INPUT ROWS
------

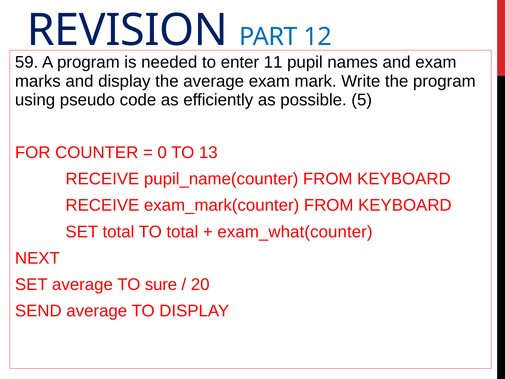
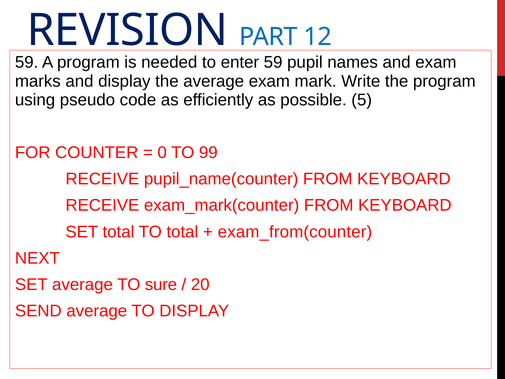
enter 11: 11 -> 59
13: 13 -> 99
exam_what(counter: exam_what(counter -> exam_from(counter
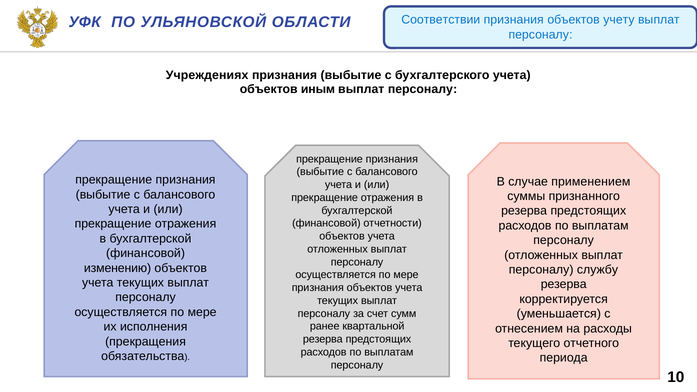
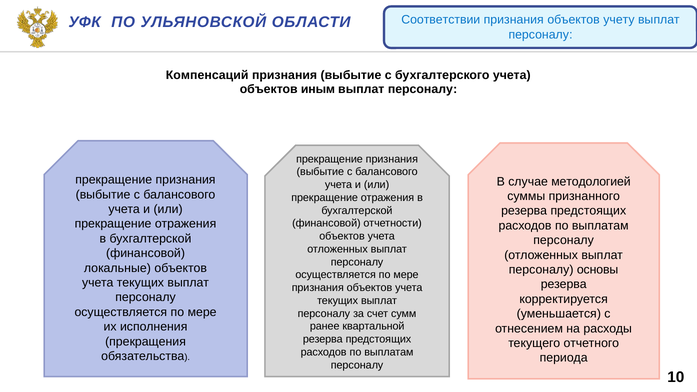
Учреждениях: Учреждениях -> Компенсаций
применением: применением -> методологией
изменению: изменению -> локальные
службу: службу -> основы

------

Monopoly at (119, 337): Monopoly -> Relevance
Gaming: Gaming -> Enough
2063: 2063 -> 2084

------

EXERCISE
Copy out the lines of the material from the one containing "Monopoly at (119, 337): Monopoly -> Relevance" through the one containing "2063: 2063 -> 2084", both included.

ANSWER FOR THIS EXERCISE
Monopoly at (119, 337): Monopoly -> Relevance
Gaming: Gaming -> Enough
2063: 2063 -> 2084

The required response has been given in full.